In this first part of the six-part series, we'll look at why data structures are important, and their effect on the performance of an algorithm. To determine a data structure's effect on performance, we'll need to examine how the various operations performed by a data structure can be rigorously analyzed. Finally, we'll turn our attention to two data structures present in the .NET Framework—the Array and ArrayList. Chances are you've used both of these data structures in past projects. In this article, we'll examine what operations they provide and the efficiency of these operations.

In Part 2, we'll explore the ArrayList class in more detail and examine its counterparts, the Queue class and Stack class. Like the ArrayList, both the Queue and Stack classes store a contiguous collection of data and are data structures available in the .NET Framework Base Class Library. However, unlike an ArrayList from which you can retrieve any data item, Queues and Stacks only allow data to be accessed in a predetermined sequential order. We'll examine some applications of Queues and Stacks, and see how to implement both of these classes by extending the ArrayList class. After examining Queues and Stacks, we'll look at HashTables, which allow for direct access like an ArrayList, but store data indexed by a string key.

While ArrayLists are ideal for directly accessing and storing contents, they are suboptimal candidates when the data needs to be searched. In Part 3, we'll examine the binary search tree data structure, which provides a much more efficient means for searching than the ArrayList. The .NET Framework does not include any built-in binary search tree data structures, so we will have to build our own.

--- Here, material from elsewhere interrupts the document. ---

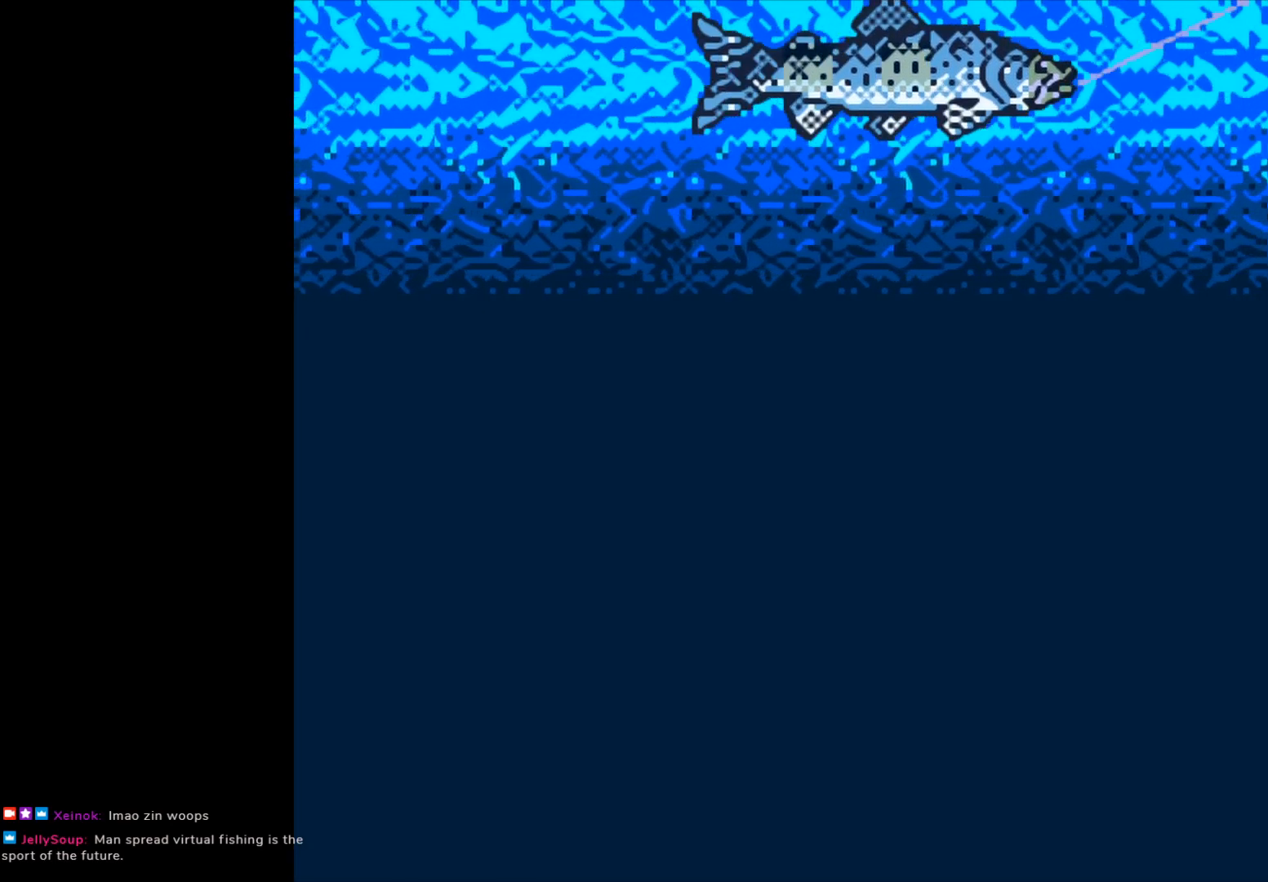
{"buttons": ["B"], "left_stick": "center", "events": []}
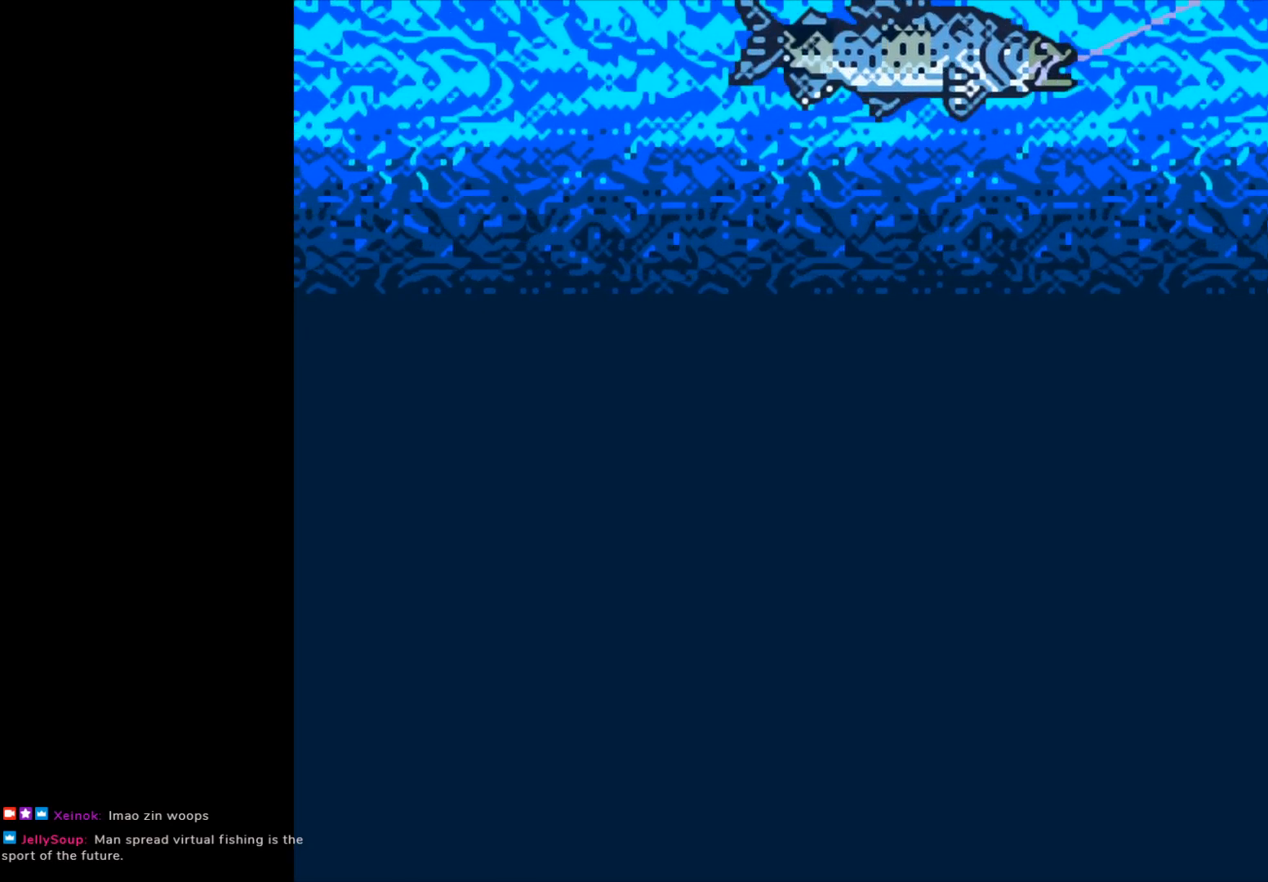
{"buttons": ["B"], "left_stick": "center", "events": []}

The efficiency of searching a binary search trees is sensitive to the order with which the data was inserted into the tree. If the data was inserted in sorted or near-sorted order, the binary search tree loses virtually all of its efficiency advantages over the ArrayList. To combat this issue, in Part 4 we'll examine an interesting randomized data structure—the SkipList. SkipLists provide the efficiency of searching a binary search tree, but without the sensitivity to the order with which data is entered.

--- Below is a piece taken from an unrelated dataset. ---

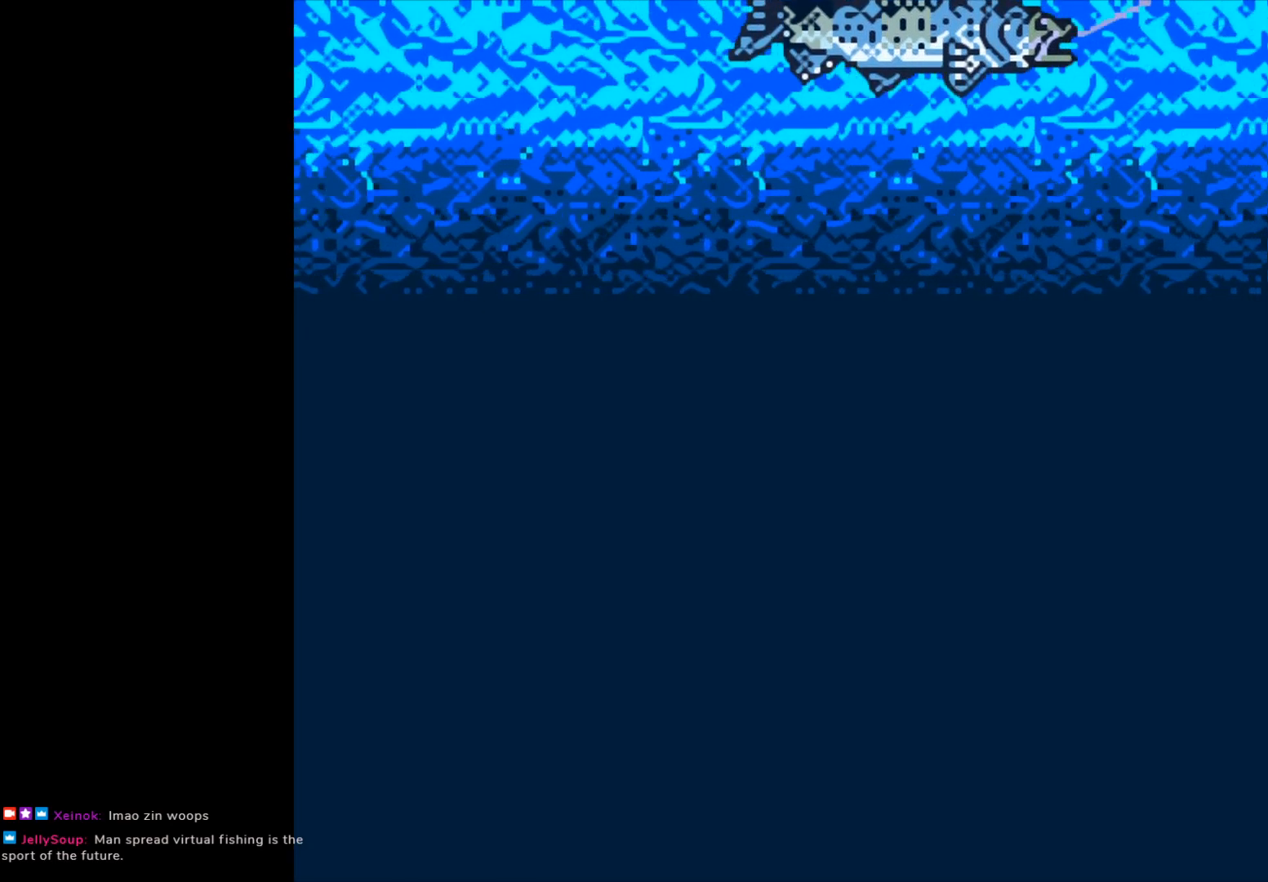
{"buttons": ["B"], "left_stick": "center", "events": []}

In Part 5 we'll turn our attention to data structures that can be used to represent graphs. A graph is a collection of nodes, with a set of edges connecting the various nodes. For example, a map can be visualized as a graph, with cities as nodes and the highways between them as edged between the nodes. Many real-world problems can be abstractly defined in terms of graphs, thereby making graphs an often-used data structure.

Finally, in Part 6 we'll look at data structures to represent sets and disjoint sets. A set is an unordered collection of items. Disjoint sets are a collection of sets that have no elements in common with one another. Both sets and disjoint sets have many uses in everyday programs, which we'll examine in detail in this final part.

Analyzing the Performance of Data Structures

When thinking about a particular application or programming problem, many developers (myself included) find themselves most interested in writing the algorithm to tackle the problem at hand, or adding cool features to the application to enhance the user's experience. Rarely, if ever, will you hear someone excited about what type of data structure they are using. However, the data structures used for a particular algorithm can greatly impact its performance. A common example is finding an element in a data structure. With an array, this process takes time proportional to the number of elements in the array. With binary search trees or SkipLists, the time required is sub-linear. When searching large amounts of data, the data structure chosen can make a difference in the application's performance that can be visibly measured in seconds or even minutes.

Since the data structure used by an algorithm can greatly affect the algorithm's performance, it is important that there exists a rigorous method by which to compare the efficiency of various data structures. What we, as developers utilizing a data structure, are primarily interested in is how the data structures performance changes as the amount of data stored increases. That is, for each new element stored by the data structure, how are the running times of the data structure's operations effected?

Consider a scenario in which you have a program that uses the System.IO.Directory.GetFiles(path) method to return the list of the files in a specified directory as a string array. Now, imagine that you wanted to search through the array to determine if an XML file existed in the list of files (namely one whose extension was .xml). One approach to do this would be to scan through the array and set some flag once an XML file was encountered. The code might look like so:

using System;

using System.Collections;

using System.IO;

 

public class MyClass

{

   public static void Main()

   {

      string [] fs = Directory.GetFiles(@"C:\Inetpub\wwwroot");

      bool foundXML = false;

      int i = 0;

      for (i = 0; i < fs.Length; i++)

         if (String.Compare(Path.GetExtension(fs[i]), ".xml", true) == 0)

         {

            foundXML = true;

            break;

         }

  

     if (foundXML)

        Console.WriteLine("XML file found - " + fs[i]);

     else

        Console.WriteLine("No XML files found.");

     

   }

}

Here we see that in the worst-case, when there is no XML file or the XML file is the last file in the list, we have to search through each element of the array exactly once. To analyze the array's efficiency at sorting, we must ask ourselves the following, "Assume that I have an array with n elements. If I add another element, so the array has n + 1 elements, what is the new running time?" (The term running time, despite its name, does not measure the absolute time it takes the program to run, but rather, it refers to the number of steps the program must perform to complete the given task at hand. When working with arrays, typically the steps considered are how many array accesses one needs to perform.) To search for a value in an array, we need to potentially visit every array value, so if we have n + 1 array elements, we might have to perform n + 1 checks. That is, the time it takes to search an array is linearly proportional to the number of elements in the array.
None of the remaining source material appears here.